• [EXERCISE INSTRUCTIONS]
Only one stretch of the data is wanted: the line containing "book: present [598,665,740,749]", the line containing "mug: present [717,630,750,668]", and every line between them, copied exactly.

• [RECORDS SUPPLIED]

*** Begin section ***

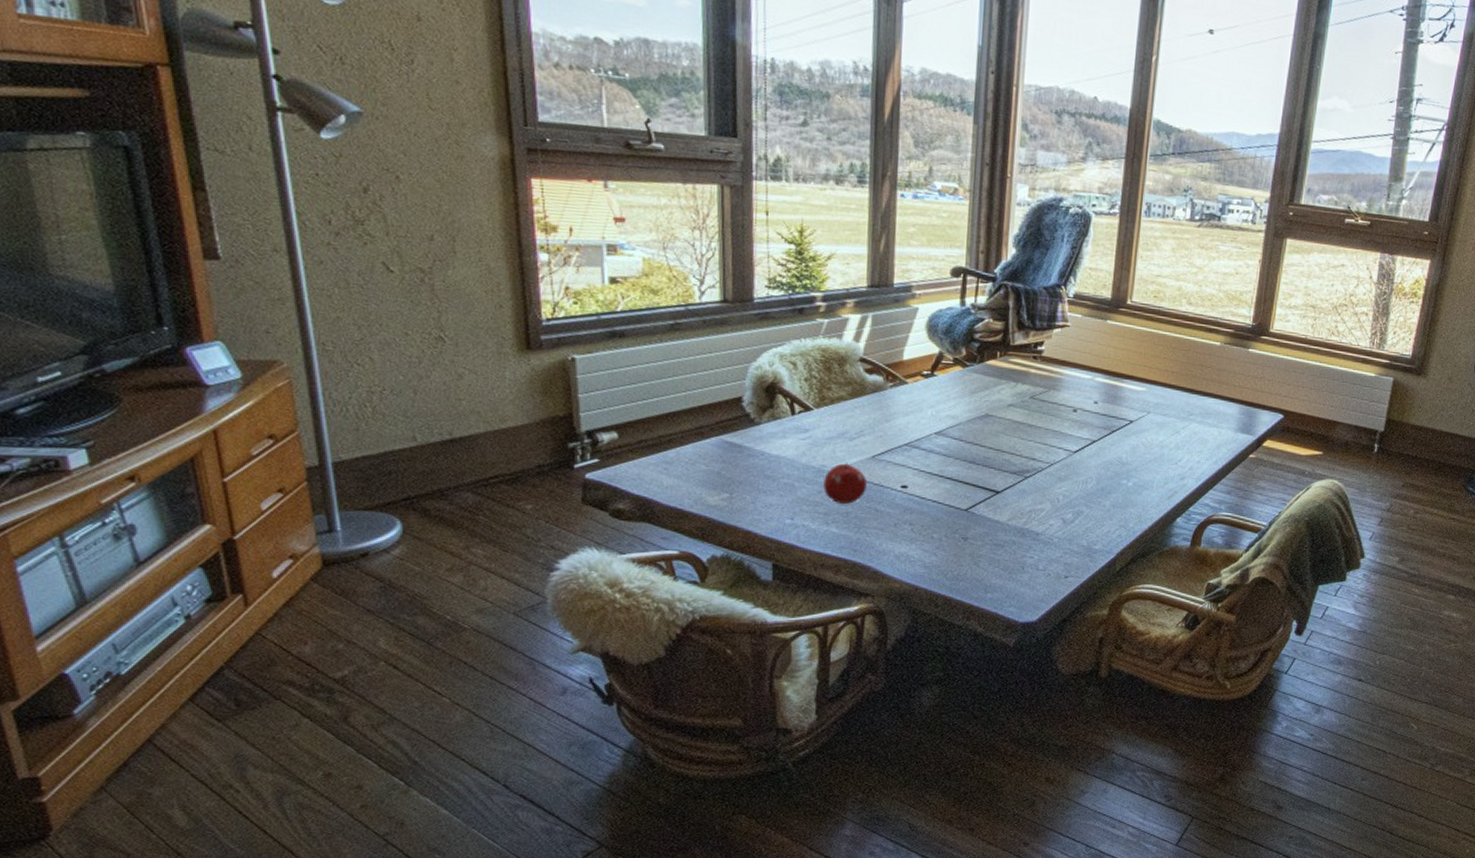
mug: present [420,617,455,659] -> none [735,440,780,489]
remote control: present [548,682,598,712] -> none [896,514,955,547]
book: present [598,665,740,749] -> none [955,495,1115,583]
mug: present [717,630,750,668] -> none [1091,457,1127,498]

*** End section ***
*** Begin section ***

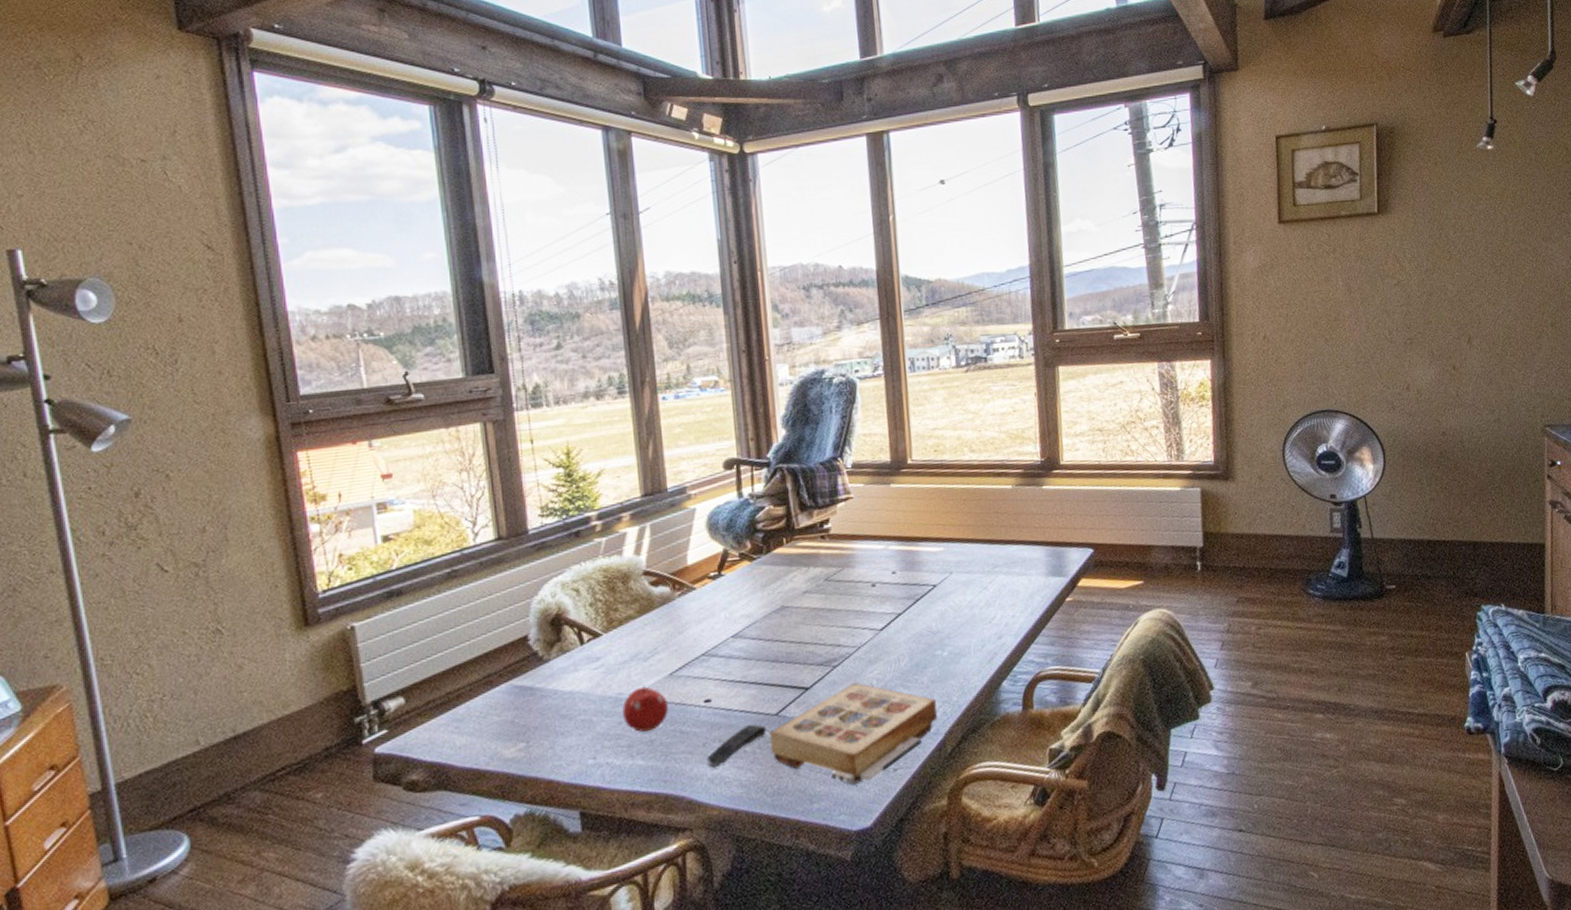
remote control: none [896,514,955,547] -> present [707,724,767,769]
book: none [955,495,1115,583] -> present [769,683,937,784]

*** End section ***

• [RESPONSE FOR THIS EXERCISE]
book: present [598,665,740,749] -> none [955,495,1115,583]
mug: present [717,630,750,668] -> none [1091,457,1127,498]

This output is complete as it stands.